There is no evidence to suggest that the growth of charity shops is causing or facilitating the decline of the UK’s high streets, according to the findings of research published today by the think tank Demos.

The report, called Giving Something Back: The Value of Charity Shops, commissioned by the Charity Retail Association, looks at the value of charity retail shops beyond fundraising for parent charities.

It is based on a survey of 2,200 members of the public, and 300 charity shop managers and volunteers. The researchers also held focus groups with experts from the charity and retail sectors, town planners and economists, and members of the public in London and Rochdale.

The report says that rising online sales and the growth of out-of-town retail centres were having an adverse effect on high streets before the economic downturn.
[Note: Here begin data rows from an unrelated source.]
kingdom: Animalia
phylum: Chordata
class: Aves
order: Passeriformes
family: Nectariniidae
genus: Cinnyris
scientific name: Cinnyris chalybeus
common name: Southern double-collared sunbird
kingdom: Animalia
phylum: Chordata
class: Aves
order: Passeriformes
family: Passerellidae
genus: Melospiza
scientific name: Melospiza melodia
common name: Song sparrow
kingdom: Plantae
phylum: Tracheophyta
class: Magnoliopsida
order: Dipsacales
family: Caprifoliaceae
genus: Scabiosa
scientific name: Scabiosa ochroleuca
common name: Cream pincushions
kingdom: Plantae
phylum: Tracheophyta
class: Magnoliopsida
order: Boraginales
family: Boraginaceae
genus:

"The state of Britain’s high streets would be even worse if it were not for the presence of charity shops," it says.

Researchers carried out analysis of the available data and found that charity shops do not increase rents for other shops and do not prevent small and medium-sized businesses from opening on the high street. Charity shops help maintain footfall on struggling high shops and fill empty shops, the report says.

It outlines the benefits of charity shops, including their positive impact on the environment through recycling, and their social value in providing volunteering and employment opportunities.

Examples of charities using their shops to provide services are also highlighted, including the homelessness charity Shelter’s recent scheme to train volunteers to provide housing advice in its stores.

The report also recommends that charity shops should advertise the outcomes of their fundraising efforts, for example displaying on shop fronts the amounts raised and what they means for the charity’s beneficiaries. This is something already done by the British Heart Foundation.

The report also recommends that the CRA works with partners to develop a toolkit that charity retailers could use to demonstrate and quantify their individual social value.

"Charity shops’ greatest strength lies in their strong link with local communities, which is forged through a large, and overwhelmingly local, pool of staff and volunteers," it says.

"As a result of their unique place in the community, charity shops can bring a new and powerful voice to the regeneration of Britain’s high streets."